Taking One Day at a Time

And Insurance Companies Know Best…NOT

After three attempts, my daughter finally had low enough glucose readings to be able to complete the PET scan. The test did not show what we wanted. She still will have to go back for more treatment, even though much progress was made and the size of the areas in question have shrunk a significant amount. I just feel like we are moving up that mountain and never will crest at the top. We are waiting on a new treatment plan from the hematologist and the research study director. Hopefully, we will know soon.

Meanwhile, my daughter’s kidneys are not fairing so well with all of this.
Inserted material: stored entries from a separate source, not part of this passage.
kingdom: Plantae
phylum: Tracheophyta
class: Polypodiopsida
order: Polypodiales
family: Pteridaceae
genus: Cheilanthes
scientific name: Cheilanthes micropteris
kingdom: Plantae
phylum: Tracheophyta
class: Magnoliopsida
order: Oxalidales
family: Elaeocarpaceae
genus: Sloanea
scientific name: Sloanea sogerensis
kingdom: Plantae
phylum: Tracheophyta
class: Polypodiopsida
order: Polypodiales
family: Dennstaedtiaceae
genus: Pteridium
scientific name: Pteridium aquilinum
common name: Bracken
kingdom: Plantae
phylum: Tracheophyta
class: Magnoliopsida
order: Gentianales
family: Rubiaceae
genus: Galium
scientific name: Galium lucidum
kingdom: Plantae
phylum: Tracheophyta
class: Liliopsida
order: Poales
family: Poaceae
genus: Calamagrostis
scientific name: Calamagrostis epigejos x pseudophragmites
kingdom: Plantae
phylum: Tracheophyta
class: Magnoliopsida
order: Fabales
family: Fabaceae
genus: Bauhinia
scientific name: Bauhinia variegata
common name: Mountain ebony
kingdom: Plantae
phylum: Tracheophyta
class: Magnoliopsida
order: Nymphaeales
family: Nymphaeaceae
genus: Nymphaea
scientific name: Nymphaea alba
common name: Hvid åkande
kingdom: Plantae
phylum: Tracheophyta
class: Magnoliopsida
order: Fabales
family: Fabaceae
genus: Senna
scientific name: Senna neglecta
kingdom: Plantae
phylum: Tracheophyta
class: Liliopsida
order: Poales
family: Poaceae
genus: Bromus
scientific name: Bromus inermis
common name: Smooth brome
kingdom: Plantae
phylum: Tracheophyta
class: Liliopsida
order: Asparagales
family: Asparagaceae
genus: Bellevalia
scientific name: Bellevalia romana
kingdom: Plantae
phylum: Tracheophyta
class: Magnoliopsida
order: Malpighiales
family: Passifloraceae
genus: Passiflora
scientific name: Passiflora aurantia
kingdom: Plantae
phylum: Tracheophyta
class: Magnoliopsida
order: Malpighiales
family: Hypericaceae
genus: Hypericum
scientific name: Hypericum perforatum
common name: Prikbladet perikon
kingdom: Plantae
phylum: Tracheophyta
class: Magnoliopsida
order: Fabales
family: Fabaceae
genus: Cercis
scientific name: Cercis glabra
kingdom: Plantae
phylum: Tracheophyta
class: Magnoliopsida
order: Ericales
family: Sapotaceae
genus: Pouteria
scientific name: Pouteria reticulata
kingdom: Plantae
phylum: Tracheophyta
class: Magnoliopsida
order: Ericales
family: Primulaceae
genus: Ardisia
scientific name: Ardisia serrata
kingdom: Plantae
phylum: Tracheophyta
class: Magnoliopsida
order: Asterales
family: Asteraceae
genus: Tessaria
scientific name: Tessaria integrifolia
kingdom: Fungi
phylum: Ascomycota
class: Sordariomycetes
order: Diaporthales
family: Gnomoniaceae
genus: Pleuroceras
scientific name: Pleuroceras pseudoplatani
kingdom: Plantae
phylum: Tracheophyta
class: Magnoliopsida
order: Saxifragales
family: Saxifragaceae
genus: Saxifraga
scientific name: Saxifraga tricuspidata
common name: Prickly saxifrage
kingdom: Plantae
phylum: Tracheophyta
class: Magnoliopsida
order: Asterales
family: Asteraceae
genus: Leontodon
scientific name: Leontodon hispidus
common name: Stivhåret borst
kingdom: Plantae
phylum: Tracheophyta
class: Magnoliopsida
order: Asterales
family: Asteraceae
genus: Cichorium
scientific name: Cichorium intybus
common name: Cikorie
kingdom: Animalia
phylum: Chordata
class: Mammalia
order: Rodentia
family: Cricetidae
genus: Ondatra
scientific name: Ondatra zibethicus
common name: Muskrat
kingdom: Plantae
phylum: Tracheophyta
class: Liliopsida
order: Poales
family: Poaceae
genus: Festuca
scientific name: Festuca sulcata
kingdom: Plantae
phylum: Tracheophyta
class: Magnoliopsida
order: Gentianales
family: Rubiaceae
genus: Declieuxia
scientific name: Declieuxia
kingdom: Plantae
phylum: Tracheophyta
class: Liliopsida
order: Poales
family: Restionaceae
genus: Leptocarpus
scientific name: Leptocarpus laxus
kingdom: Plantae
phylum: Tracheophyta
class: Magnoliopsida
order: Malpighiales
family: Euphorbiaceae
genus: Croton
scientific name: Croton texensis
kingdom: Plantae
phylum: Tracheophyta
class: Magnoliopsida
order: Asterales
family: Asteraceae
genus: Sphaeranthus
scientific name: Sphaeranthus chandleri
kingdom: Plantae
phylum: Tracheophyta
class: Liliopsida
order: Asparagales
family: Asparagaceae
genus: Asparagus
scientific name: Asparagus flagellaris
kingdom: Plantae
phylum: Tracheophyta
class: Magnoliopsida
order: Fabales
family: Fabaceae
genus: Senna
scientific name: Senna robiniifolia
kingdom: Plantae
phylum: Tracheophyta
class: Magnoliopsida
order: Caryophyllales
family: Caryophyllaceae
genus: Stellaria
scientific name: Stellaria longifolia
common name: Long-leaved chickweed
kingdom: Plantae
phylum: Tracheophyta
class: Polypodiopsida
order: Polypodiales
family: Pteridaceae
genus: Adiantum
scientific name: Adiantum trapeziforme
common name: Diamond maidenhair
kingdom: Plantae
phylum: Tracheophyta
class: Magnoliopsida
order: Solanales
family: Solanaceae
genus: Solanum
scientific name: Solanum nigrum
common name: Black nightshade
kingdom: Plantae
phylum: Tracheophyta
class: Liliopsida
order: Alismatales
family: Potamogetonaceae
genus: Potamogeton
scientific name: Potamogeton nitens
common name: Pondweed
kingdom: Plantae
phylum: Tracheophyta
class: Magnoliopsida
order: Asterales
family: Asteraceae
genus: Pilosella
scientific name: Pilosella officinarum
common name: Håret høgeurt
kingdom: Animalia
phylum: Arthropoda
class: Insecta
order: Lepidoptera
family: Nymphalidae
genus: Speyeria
She was supposed to have an MRI run this month, but today, we received a letter saying that the insurance company denied it. Truly, the reason for not doing this test was a bunch of mumbo jumbo that the average citizen would not be able to decipher. I suppose the doctor who ordered this test will try and reason with the insurance company. In the meantime, I am more worried about the lymphoma.

Hopefully, we can get some more infusions going and rid the abdomen lymph nodes of what is left. This health crisis started in 2016. It’s almost been ten years of going from one ailment to another created by how the other ailment was treated. My daughter’s reaction when she heard that the lymphoma was still there was “I’m not doing this.” Four days later, she is starting to bend a bit about this. Being on the spectrum, she tends to think in black and white. She feels she had the treatment, so it is gone. It has been a delicate juggling act with me talking to her this weekend about what may have to be done to rid all of the lymphoma.

I pray everyday that she will one day be able to live a semi normal life without thinking about these physical problems. I guess there is only one person who knows for sure what will be in store for her in the future.